Microsoft a souhaité une abstraction importante entre la partie logicielle et le matériel. En offrant une interface unique, la firme souhaite que le client achète une machine « sans y penser » puis l’utilise comme il le souhaite. Dans la pratique, ce comportement est impossible. Et pour cause, les capacités logicielles de Windows 8 et RT présentent une différence cruciale : Windows RT n’autorise pas l’installation et l’exécution des applications Win32.
Pourquoi ne puis-je pas installer mes logiciels et mes jeux ?
Le danger apparaît donc de manière très concrète : qu’un client choisisse une tablette ou un portable équipé d’une puce ARM et il ne pourra pas faire fonctionner ses applications habituelles. Le phénomène sera compensé en partie par l’intégration d’Office 2013, mais le champ applicatif ne pourra s’étendre qu’à travers le Windows Store et donc les applications Modern UI. L’utilisateur aura alors peut-être l’impression d’avoir acheté un PC Windows qui n’en est pas un.
Microsoft va de fait devoir commencer un vrai travail « d’éducation » car la différence sera difficilement perceptible dans les magasins. Comment expliquer que deux portables, pourtant très semblables et ayant le même système d’exploitation en apparence, puissent présenter une telle différence fonctionnelle ? En termes de marketing et de conseil client, cette pluralité de machines risque de créer un vrai trouble : « Puis-je installer mes jeux sur cette machine ? Non ? Pourquoi pas, alors que sur celle-ci je peux le faire ? ».
L'offre Windows va connaître une période transitoire
D’autres soucis pourraient intervenir pour Microsoft. D’une part, un vrai choix d’applications disponibles dans le Windows Store sera essentiel pour augmenter l’attractivité de la plateforme. D’autre part, même ce choix sera contrebalancé par un constat simple : pour l’utilisateur lambda, cela reste une fracture brutale de ses repères et de ses habitudes. Les applications Modern UI et Win32 n’ont absolument pas la même expérience utilisateur. Enfin, si le client sait que ses habitudes vont être complètement chamboulées, il envisagera peut-être de se tourner tout simplement vers une autre plateforme. Ceux qui réfléchissaient par exemple à l’achat d’un Mac pourraient juger que le moment est venu. Idem pour Linux : pourquoi ne pas donner sa chance à Ubuntu, OpenSuse ou Fedora ?
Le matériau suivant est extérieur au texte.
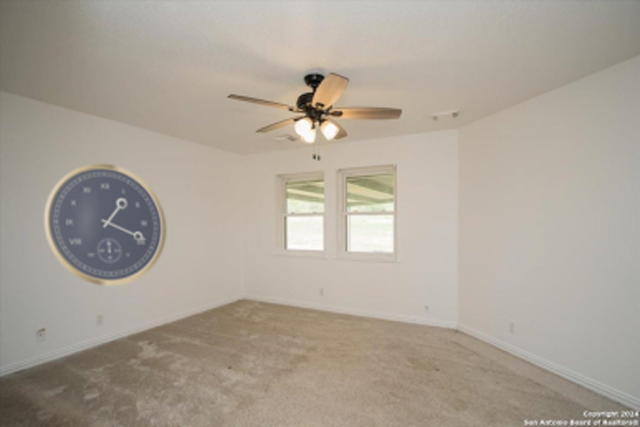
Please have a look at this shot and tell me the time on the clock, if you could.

Quoi qu’il en soit, l’information sera ici la ressource primordiale pour Microsoft. La firme doit absolument éviter la mauvaise surprise de l’utilisateur qui se retrouverait sur un Bureau ne lui permettant pas d’installer ce qu’il connait. Ce type de frustration crée rapidement des échos négatifs pour un produit. Microsoft et ses partenaires devront donc présenter soigneusement leurs produits afin que le choix du client puisse être facilité.
En conclusion, le succès des ordinateurs ARM n’est pas garanti, à cause justement d’un form facteur qui laissera penser que l’on peut l’utiliser comme on l’a toujours fait. Bien entendu, pour les PC Intel classiques, le Bureau sera toujours là avec toutes ses capacités. En dernier ressort, le client potentiel devra soigneusement identifier ses besoins et se renseigner avant de faire son choix car l’offre de machines Windows traversera une phase particulièrement nébuleuse.